Blueprint To A Customer Database Cathedral

Arturo F Munoz Open QuoteArchitecture is petrified music. — Felix E. Schelling

Customer DatabaseIf you set out to create a customer database, don’t build a Tower of Pisa.

The Middle Ages saw the creation of spectacular Christian cathedrals throughout Europe, massive multi-generational projects that kept a community fixated heart, mind and body upon a common vision. Reminders of this vision were kept alive daily with every ton of bronze that pealed from arresting bell towers.

In Italy one such elaborate church of sheer white marble rises majestically out of the Field Of Miracles (Campo dei Miracoli), adjacent to which stands or, more descriptively, leans the sinking Tower of Pisa.

Back in the 12th-Century, no sooner had 3 of its 8 stories been completed than the foundation of this beautiful Romanesque campanile began to sink into a sandy and water-saturated subsoil.

From that point forward its destiny was sealed for centuries to come. By 1990 the tower was 15 feet out of plumb, threatening a collapse. Its doors closed. The bells were silenced.

Envisioning The Grand Edifice

Building a B2B customer database for a large business resembles in no small degree the construction of a classical edifice. The project calls for the establishment of a clear vision that will unify those who will come to depend upon this innovation, and requires also that the architect secure the most reliable conditions upon which to lay out the right type of foundation to erect this new “building.”

The conditions must be right, otherwise the foundation will sink with the weight of the project. Eventually the whole work will come tumbling down.

Much has been written about building corporate visions, and I won’t develop the point here beyond repeating what Jonathan Swift once said “Vision is the art of seeing the invisible.”

It’s the leader’s responsibility to envision what the company could become, if it could systematically come to know its customers better. Likewise, the leader must communicate this vision effectively across the organization, and rally individual support to “build the cathedral” one brick at a time.

I’ve said before that REACH 4 POLARIS is my rallying cry for many of my clients, who have needed a vision for building a marketing operations environment centered around a powerful marketing database.
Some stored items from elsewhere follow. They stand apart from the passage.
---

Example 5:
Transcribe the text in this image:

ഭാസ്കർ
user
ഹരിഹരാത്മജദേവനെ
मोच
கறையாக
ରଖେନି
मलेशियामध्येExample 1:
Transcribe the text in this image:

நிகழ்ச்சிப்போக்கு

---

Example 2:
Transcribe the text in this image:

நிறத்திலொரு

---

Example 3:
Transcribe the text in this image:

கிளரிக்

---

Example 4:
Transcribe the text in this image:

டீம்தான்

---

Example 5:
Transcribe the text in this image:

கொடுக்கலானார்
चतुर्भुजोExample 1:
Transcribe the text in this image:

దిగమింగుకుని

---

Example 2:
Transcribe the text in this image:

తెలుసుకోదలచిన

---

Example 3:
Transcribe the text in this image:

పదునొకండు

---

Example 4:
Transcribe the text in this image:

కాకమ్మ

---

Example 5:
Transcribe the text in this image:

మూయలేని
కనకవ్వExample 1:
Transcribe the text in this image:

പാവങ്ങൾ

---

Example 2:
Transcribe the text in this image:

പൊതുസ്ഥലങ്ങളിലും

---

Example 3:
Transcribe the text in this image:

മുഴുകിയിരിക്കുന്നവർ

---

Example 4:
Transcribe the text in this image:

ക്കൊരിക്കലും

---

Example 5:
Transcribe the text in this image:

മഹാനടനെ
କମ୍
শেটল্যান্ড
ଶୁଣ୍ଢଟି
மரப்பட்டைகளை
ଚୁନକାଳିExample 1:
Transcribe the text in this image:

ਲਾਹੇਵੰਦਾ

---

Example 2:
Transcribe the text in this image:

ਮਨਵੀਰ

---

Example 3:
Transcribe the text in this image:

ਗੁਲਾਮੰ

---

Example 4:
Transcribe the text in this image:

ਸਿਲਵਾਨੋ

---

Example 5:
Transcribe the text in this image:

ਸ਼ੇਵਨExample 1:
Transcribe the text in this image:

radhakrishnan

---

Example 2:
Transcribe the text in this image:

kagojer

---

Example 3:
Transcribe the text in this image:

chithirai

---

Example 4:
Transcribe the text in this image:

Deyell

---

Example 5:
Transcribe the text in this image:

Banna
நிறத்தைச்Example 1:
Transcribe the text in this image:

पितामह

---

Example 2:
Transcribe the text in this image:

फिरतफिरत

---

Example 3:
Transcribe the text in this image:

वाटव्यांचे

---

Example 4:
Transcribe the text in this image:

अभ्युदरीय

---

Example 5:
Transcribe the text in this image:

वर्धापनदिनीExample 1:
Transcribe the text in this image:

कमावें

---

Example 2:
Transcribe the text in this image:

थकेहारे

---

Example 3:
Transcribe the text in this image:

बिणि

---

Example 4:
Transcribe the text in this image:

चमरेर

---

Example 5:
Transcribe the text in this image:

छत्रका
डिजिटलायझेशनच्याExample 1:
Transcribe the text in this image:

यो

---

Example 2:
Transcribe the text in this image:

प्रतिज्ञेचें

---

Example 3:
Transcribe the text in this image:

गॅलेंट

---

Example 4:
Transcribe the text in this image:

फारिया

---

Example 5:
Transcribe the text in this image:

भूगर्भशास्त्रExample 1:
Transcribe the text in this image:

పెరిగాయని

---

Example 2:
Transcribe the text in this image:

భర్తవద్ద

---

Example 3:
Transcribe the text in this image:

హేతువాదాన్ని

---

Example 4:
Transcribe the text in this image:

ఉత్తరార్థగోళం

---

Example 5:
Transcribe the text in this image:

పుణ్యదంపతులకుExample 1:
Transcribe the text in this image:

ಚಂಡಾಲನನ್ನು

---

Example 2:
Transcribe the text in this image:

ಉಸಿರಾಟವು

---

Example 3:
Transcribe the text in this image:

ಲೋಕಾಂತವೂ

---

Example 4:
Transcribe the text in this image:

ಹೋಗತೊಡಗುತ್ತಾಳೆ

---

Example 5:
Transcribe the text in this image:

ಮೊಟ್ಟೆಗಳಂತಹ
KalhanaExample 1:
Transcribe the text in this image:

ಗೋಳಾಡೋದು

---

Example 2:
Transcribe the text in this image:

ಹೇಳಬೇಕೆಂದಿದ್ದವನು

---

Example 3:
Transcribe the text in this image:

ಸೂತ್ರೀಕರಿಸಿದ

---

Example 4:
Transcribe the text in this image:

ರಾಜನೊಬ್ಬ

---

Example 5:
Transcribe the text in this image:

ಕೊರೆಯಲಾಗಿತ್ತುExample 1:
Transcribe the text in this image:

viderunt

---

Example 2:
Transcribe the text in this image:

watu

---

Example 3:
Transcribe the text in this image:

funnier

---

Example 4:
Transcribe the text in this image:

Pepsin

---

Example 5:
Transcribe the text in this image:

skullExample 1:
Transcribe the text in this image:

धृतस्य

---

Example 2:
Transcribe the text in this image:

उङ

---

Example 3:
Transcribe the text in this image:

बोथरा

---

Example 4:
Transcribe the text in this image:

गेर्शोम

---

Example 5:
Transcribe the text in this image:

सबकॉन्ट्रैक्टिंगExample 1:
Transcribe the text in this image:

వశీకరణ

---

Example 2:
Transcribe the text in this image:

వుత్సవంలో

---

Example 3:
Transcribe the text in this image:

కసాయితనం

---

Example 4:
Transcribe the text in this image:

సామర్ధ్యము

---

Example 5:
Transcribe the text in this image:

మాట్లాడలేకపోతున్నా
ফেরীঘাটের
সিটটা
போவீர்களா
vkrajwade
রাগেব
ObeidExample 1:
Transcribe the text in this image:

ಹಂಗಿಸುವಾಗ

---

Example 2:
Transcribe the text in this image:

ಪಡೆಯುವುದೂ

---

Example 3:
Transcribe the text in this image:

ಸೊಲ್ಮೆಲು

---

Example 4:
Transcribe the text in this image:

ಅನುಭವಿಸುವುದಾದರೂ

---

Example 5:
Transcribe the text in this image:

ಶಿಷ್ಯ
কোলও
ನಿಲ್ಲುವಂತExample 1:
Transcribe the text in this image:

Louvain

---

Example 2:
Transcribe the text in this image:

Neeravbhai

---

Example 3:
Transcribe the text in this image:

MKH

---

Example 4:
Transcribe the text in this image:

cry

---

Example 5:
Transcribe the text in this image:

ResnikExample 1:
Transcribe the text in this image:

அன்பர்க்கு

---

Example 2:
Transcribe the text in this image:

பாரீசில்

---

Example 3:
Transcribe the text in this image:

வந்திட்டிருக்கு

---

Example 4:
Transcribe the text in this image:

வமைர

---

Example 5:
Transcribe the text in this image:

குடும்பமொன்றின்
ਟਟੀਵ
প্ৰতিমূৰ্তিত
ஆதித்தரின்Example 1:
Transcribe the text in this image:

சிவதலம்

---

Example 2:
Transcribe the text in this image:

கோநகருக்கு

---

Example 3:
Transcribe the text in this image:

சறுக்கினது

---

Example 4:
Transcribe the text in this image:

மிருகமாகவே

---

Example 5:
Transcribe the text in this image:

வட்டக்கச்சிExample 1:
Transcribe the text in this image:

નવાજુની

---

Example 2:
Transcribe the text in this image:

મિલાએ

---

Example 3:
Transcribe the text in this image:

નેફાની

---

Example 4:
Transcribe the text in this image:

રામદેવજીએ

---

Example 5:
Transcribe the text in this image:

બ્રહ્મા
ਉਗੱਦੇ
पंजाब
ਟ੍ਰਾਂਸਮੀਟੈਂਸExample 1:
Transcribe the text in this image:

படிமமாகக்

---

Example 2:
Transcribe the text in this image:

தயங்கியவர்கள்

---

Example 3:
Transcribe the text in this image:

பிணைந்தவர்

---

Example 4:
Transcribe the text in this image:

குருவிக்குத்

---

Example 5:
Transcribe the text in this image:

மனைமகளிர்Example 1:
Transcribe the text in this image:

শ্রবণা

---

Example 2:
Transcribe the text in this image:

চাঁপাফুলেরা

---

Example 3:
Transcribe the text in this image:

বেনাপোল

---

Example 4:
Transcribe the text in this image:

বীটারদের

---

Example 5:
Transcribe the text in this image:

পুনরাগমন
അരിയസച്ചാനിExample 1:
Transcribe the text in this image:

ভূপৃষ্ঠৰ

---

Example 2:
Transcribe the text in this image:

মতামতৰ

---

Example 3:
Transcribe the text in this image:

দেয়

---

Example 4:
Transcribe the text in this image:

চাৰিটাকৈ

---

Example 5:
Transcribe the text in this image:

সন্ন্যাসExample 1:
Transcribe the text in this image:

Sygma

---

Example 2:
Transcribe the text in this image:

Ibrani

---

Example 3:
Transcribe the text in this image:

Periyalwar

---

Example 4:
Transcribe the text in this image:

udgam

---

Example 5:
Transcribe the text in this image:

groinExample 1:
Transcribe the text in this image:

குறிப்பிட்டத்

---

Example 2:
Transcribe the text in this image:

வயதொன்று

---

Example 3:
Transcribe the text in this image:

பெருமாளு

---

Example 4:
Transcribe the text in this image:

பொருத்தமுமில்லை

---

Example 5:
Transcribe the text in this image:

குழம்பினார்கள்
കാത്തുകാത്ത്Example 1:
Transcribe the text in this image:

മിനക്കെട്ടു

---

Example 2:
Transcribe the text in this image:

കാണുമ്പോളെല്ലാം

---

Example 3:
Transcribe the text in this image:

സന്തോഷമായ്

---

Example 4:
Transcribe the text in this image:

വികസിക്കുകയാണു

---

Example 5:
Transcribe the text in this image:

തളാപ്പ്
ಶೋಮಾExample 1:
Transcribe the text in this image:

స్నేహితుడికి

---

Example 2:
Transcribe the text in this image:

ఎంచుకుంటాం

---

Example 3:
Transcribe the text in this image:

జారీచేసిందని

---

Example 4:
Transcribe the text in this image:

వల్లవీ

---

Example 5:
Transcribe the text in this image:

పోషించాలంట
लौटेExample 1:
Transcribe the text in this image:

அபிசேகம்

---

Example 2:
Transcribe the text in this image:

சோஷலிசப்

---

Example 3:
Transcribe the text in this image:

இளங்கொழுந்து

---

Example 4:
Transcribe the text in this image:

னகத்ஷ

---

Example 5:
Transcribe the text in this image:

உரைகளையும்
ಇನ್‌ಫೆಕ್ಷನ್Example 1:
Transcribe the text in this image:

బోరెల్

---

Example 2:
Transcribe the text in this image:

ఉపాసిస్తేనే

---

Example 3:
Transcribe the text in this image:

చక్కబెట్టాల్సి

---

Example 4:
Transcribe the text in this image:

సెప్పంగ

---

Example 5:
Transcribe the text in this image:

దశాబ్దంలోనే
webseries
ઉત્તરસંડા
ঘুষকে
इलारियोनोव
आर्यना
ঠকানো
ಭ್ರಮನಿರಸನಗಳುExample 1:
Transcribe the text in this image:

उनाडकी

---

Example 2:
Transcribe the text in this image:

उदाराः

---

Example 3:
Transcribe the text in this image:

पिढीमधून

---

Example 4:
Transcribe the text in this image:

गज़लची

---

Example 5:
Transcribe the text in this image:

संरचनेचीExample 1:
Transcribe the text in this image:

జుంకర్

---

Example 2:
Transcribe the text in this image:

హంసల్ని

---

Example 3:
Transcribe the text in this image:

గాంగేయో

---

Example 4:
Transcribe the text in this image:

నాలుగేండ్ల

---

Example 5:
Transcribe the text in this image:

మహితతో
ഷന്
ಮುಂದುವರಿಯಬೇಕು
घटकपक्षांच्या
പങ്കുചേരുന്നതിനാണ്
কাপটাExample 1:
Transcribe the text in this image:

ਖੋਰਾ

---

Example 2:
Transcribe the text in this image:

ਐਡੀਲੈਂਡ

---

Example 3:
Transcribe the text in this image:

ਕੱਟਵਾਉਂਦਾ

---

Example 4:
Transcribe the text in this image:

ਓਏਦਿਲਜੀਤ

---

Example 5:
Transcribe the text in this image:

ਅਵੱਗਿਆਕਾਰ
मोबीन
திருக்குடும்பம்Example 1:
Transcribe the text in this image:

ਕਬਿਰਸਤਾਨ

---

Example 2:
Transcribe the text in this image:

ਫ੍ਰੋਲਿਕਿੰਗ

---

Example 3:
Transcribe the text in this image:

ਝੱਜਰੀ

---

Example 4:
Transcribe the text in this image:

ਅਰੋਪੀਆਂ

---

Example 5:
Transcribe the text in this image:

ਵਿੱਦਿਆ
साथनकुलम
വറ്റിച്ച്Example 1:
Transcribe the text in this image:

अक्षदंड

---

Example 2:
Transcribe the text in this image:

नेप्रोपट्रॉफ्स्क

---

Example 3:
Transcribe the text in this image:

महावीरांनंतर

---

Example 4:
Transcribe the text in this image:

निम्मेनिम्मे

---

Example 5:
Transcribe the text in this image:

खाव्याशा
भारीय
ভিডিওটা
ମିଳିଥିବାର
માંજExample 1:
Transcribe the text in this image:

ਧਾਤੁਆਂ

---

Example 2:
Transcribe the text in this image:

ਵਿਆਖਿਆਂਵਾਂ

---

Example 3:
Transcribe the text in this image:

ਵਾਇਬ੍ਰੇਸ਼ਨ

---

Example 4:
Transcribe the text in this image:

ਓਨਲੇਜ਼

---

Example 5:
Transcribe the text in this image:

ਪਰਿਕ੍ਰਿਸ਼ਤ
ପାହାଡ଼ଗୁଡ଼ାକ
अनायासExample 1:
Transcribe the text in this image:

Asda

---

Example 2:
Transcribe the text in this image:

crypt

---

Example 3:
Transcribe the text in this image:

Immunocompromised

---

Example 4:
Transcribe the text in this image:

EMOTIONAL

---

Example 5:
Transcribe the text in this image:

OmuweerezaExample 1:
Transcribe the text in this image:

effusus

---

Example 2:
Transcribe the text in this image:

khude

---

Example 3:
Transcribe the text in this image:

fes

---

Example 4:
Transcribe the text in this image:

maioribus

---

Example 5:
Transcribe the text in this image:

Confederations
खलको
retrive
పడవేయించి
Were you to create a customer database, what could it look like?

The video below illustrates this idea. I’ve shared it with several of my clients and employers to rouse them toward visionary creativity, because each customer database project sponsor needs to produce a clear vision to garner the necessary support to build or lease a holistic marketing database system.

Avoid the pitfall of lacking in vision. If you struggle with visualizing the right thing to do, then I suggest you do as Peter Marshall said, and ask for help, “that [you] may know where to stand and what to stand for, because unless [you] stand for something, [you] shall fall for anything,” particularly for SaaS vendor dribble.

Between The Edifice And The Customer Database: A Blueprint

With the vision in place, you must begin the arduous yet crucial task of setting down a foundation to your initiative. This is time-consuming work, because it means that you will be outlining the new process that your business must adopt to bring that vision to reality. Don’t skimp on this effort! There is great temptation to hurry past these “abstractions.”

But if you wouldn’t allow a construction crew to knock down walls and pour concrete down your yard to build a new wing to your house unless they had an approved blueprint in hand, then why would you allow a CRM team to do the equivalent to your existing business process?

Every door, every window, every walk-in closet should be diagrammed in the blueprint. Depending on the complexity of the project, it would be appropriate to expect elevation drawings, dimensional specs, miniature prototypes, computer animated walk-thrus as deliverables from an architect before paying for delivery of one single sack of cement or expecting the arrival of one single laborer to the construction site.

Yet all too often the same common sense forsakes project sponsors at the office, where they should require from software project managers the delivery of a blueprint equivalent: business requirements summary, process flow diagrams, conceptual database diagrams (e.g. entity-relationship or star- schemas), business rules definitions and project success criteria that define the scope of work to be done to create this customer database system, before signing off on a budget estimate.

Whether you’re building a cathedral or a small town chapel, success comes to the diligent. Once you know what you want to build and why, planning and patience become as much a part of your strategy as timing and execution.

When you set out to know your customer, the goal is not to wait for a miracle. Don’t break ground on a soggy Campo dei Miracoli. Why hurry to spend your money only to end up off- center and risking ruin? Think ahead. Get the blueprints done in advance. Then get moving on that building that customer database cathedral.